Six copier-paper boxes' worth of it!

Don't get me wrong. There are things you should keep forever, and things you should keep a few years. The usa.gov page there includes a handy chart. Most usefully, in my opinion, is the entry for your filed income taxes and associated paperwork. Keep them for 7 years after filing -- this has to do with your risks of being audited, and how far back you can file amended returns. But it's just 7 years!

The oldest tax return we found at elderly aunt's house was filed in 1965. That's some scary math.

Finally, a note about scanning and going so-called paperless. OK, so you've scanned in the incoming paper and shredded it. Now you have an image or a PDF of the paper and you have to put it somewhere.

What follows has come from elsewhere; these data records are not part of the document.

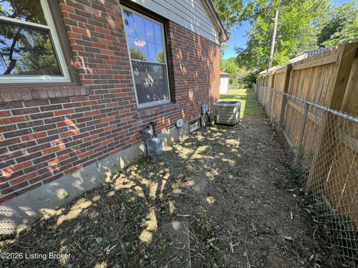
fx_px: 145
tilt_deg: -15.6
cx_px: 179
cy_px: 134
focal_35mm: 14
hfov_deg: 102.1
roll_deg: +6.2
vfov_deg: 85.7
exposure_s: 1/99
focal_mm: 2.22
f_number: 2.2
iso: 50
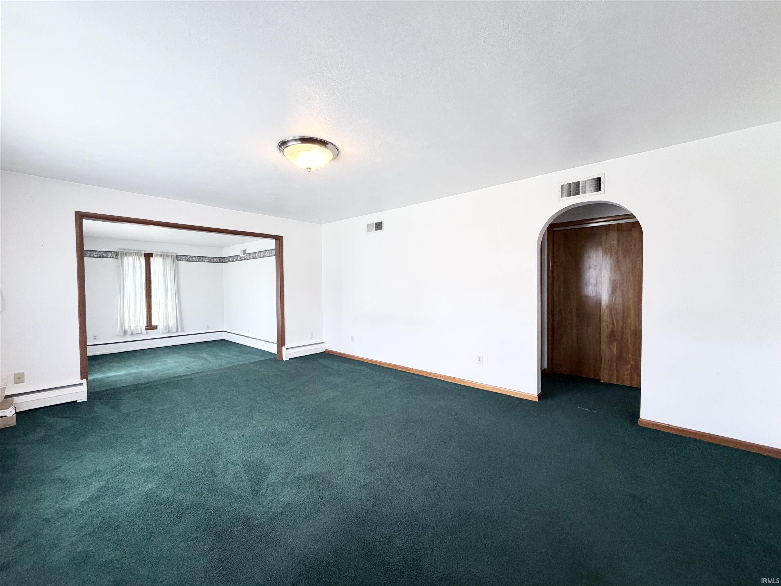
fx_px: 316
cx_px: 390
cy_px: 293
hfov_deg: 102.1
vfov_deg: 85.7
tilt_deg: -1.8
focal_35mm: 14
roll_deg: +1.1
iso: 250
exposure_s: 1/120
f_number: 2.2
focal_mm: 2.22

Disk space is super cheap, and you get a lot of free space on various cloud computing storage services and gmail. But you still need to manage this garbage so that you don't have the electronic equivalent of an overflowing file cabinet. Name the file folders intelligently, and calendar time for yourself, regularly, to go in and delete the outdated files. You don't need 5-year-old paper credit card statements; and you don't need 5-year-old electronic statements, either.

Get rid of it! Your groaning file cabinets (or filesystems) will thank you for it.

[1] Ignore the broken PDF link; though I found a good copy here (PDF), I think it's overkill and may be overwhelming for someone initially attacking a clutter problem.